What you get (deliverables)

• Engineering report (PDF) — assumptions, model build, meshes, material cards, load cases, results with hotspot markings, and a clearly prioritized action list.

• Results packages — animations, strain/stress plots, rankings, time-history data (CSV), and presentation-ready screenshots.

• CAD markups — concrete proposals for ribs, fillets, clip geometries, screw/insert concepts, foam and seal locations.

• Solver decks — runnable models (e.g., Ansys, Abaqus, LS-DYNA) plus post-processing templates.

• Validation plan — test list, acceptance criteria, correlation table simulation↔test.

• Handover session — 45–90 minute live walkthrough with your team incl. Q&A.

Technical stack

• Solvers: Ansys Explicit/Mechanical, Abaqus Explicit/Standard, LS-DYNA, optionally Nastran for supplementary linear checks

• Pre/Post: Workbench, ANSA/HyperMesh, Meta/Post, plus Python-based evaluation scripts

• Materials: ABS, PC, PA, PP, glass-fiber reinforced plastics, elastomers and foams, Al/Mg alloys, sheet metal parts, glass stacks, adhesives and potting compounds

• Typical assemblies: handheld devices, wearables, consumer and industrial housings, battery modules, 19" rack units, diagnostic/measurement devices

Typical project flow

• Discovery — clarify goals, target standards, critical failure modes, and boundary conditions.

• Data & setup — CAD, BOM, materials, layer stacks; define meshes, contact strategy, and acceptance criteria.

• Baseline simulation — a representative drop (e.g., worst-case orientation/surface) for quick hotspot identification.

• Iteration & optimization — design changes → re-simulate → stepwise convergence to target criteria.

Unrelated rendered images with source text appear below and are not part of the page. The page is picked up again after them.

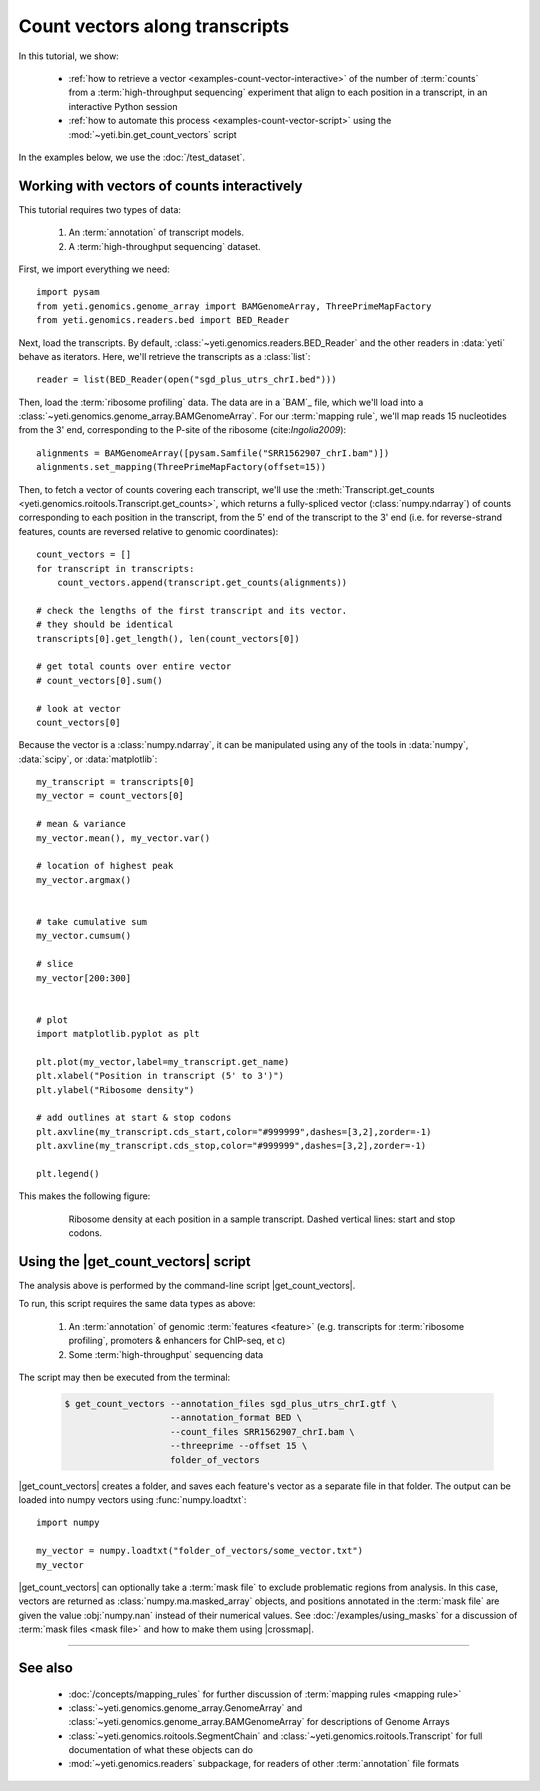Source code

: Count vectors along transcripts
===============================
In this tutorial, we show:

  - :ref:`how to retrieve a vector <examples-count-vector-interactive>`
    of the number of :term:`counts` from a
    :term:`high-throughput sequencing` experiment that align to each
    position in a transcript, in an interactive Python session

  - :ref:`how to automate this process <examples-count-vector-script>`
    using the :mod:`~yeti.bin.get_count_vectors` script
 

In the examples below, we use the :doc:`/test_dataset`.


 .. _examples-count-vector-interactive:

Working with vectors of counts interactively
--------------------------------------------

This tutorial requires two types of data:

  #. An :term:`annotation` of transcript models.

  #. A :term:`high-throughput sequencing` dataset.

First, we import everything we need::

    import pysam 
    from yeti.genomics.genome_array import BAMGenomeArray, ThreePrimeMapFactory
    from yeti.genomics.readers.bed import BED_Reader

Next, load the transcripts. By default, :class:`~yeti.genomics.readers.BED_Reader` 
and the other readers in :data:`yeti` behave as iterators. Here, we'll retrieve
the transcripts as a :class:`list`::

    reader = list(BED_Reader(open("sgd_plus_utrs_chrI.bed")))

Then, load the :term:`ribosome profiling` data. The data are in a `BAM`_ file,
which we'll load into a :class:`~yeti.genomics.genome_array.BAMGenomeArray`.
For our :term:`mapping rule`, we'll map reads 15 nucleotides from the 3' end,
corresponding to the P-site of the ribosome (cite:`Ingolia2009`)::

    alignments = BAMGenomeArray([pysam.Samfile("SRR1562907_chrI.bam")])
    alignments.set_mapping(ThreePrimeMapFactory(offset=15))

Then, to fetch a vector of counts covering each transcript, we'll use
the :meth:`Transcript.get_counts <yeti.genomics.roitools.Transcript.get_counts>`,
which returns a fully-spliced vector (:class:`numpy.ndarray`) of counts corresponding to
each position in the transcript, from the 5' end of the transcript to the 3'
end (i.e. for reverse-strand features, counts are reversed relative to
genomic coordinates)::

    count_vectors = []
    for transcript in transcripts:
        count_vectors.append(transcript.get_counts(alignments))

    # check the lengths of the first transcript and its vector.
    # they should be identical
    transcripts[0].get_length(), len(count_vectors[0])

    # get total counts over entire vector
    # count_vectors[0].sum()

    # look at vector
    count_vectors[0]


Because the vector is a :class:`numpy.ndarray`, it can be manipulated using
any of the tools in :data:`numpy`, :data:`scipy`, or :data:`matplotlib`::

    my_transcript = transcripts[0]
    my_vector = count_vectors[0]

    # mean & variance
    my_vector.mean(), my_vector.var()

    # location of highest peak
    my_vector.argmax()


    # take cumulative sum
    my_vector.cumsum()

    # slice
    my_vector[200:300]


    # plot
    import matplotlib.pyplot as plt

    plt.plot(my_vector,label=my_transcript.get_name)
    plt.xlabel("Position in transcript (5' to 3')")
    plt.ylabel("Ribosome density")

    # add outlines at start & stop codons
    plt.axvline(my_transcript.cds_start,color="#999999",dashes=[3,2],zorder=-1)
    plt.axvline(my_transcript.cds_stop,color="#999999",dashes=[3,2],zorder=-1)

    plt.legend()

This makes the following figure:

 .. TODO: test examples
 .. TODO: make figure

 .. figure:: /_static/images/count_vectors_transcript_plot.png
    :figclass: captionfigure
    :alt: Sample plot of ribosome density

    Ribosome density at each position in a sample transcript. Dashed vertical lines:
    start and stop codons.



 .. _examples-count-vector-script:

Using the |get_count_vectors| script
------------------------------------------------------------
The analysis above is performed by the command-line script
|get_count_vectors|.

To run, this script requires the same
data types as above:

 #. An :term:`annotation` of genomic :term:`features <feature>`
    (e.g. transcripts for :term:`ribosome profiling`,
    promoters & enhancers for ChIP-seq, et c)
 
 #. Some :term:`high-throughput` sequencing data


The script may then be executed from the terminal:

 .. code-block:: shell

    $ get_count_vectors --annotation_files sgd_plus_utrs_chrI.gtf \
                        --annotation_format BED \
                        --count_files SRR1562907_chrI.bam \
                        --threeprime --offset 15 \
                        folder_of_vectors


|get_count_vectors| creates a folder, and saves each feature's
vector as a separate file in that folder. The output can be loaded
into numpy vectors using :func:`numpy.loadtxt`::

    import numpy
    
    my_vector = numpy.loadtxt("folder_of_vectors/some_vector.txt")
    my_vector


|get_count_vectors| can optionally take a :term:`mask file` to exclude
problematic regions from analysis. In this case, vectors are returned
as :class:`numpy.ma.masked_array` objects, and positions annotated
in the :term:`mask file` are given the value :obj:`numpy.nan` instead
of their numerical values. See :doc:`/examples/using_masks` for a 
discussion of :term:`mask files <mask file>` and how to make them
using |crossmap|.

-------------------------------------------------------------------------------

See also
--------
  - :doc:`/concepts/mapping_rules` for further discussion of
    :term:`mapping rules <mapping rule>`

  - :class:`~yeti.genomics.genome_array.GenomeArray` and
    :class:`~yeti.genomics.genome_array.BAMGenomeArray` for
    descriptions of Genome Arrays

  - :class:`~yeti.genomics.roitools.SegmentChain` and
    :class:`~yeti.genomics.roitools.Transcript` for full documentation
    of what these objects can do

  - :mod:`~yeti.genomics.readers` subpackage, for readers
    of other :term:`annotation` file formats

• Validation — test plan, optional accompanying lab correlation, final report with documented release recommendation.

What we need from you

• CAD data (STEP/Parasolid), assembly structure, details on screws, inserts, clips, seals

• Material data (datasheets, allowable stresses/strains, known weak points)

• Planned drop scenarios: heights, orientations, surfaces, number of repetitions, transport/handling risks

• Success criteria: e.g., no functional loss, no visible cracks, no glass breakage, max allowable strain X% at critical locations

Packages

• Assessment — quick baseline simulation, hotspot map, prioritized action recommendation.

• Simulation sprint — multiple orientations and heights, optimization loops, detailed report + CAD markups.

• Correlation & optimization — support with test planning and fixtures, sim↔lab updates, variant/cost/weight comparisons.

Example applications

• Handheld measurement device survives drops from ~1.0–1.5 m after rib layout and clip geometry were adjusted (>30% load reduction at mounting points).

• Battery module with foam and standoff concept protects cells and terminals under drop and transport loads.

• 19" rack module withstands corner impacts through reinforced mounting points and optimized screw pattern.

• Wearable with reinforced bezel and TPU bumpers protects glass and electronics in everyday drops.

FAQ

Which file formats do you accept?
Preferably STEP or Parasolid. Native CAD formats can also be processed if needed.

Can you account for PCB failure risk?
Yes — either via mass-represented components to capture global effects, or via local submodels for solder-joint and connector hotspots.

Do you simulate multiple drops / drop sequences?
Yes. We can model drop sequences and variability, and recommend when physical tests become more sensible and cost-effective.

How good are the material models?
Where available we use strain-rate-dependent plasticity and foam laws. If data is missing, we use conservative approximations and sensitivity studies — transparently documented in the report.

Do we get solver decks and animations?
Yes. Models, post-processing setups, and animations are included and remain fully yours.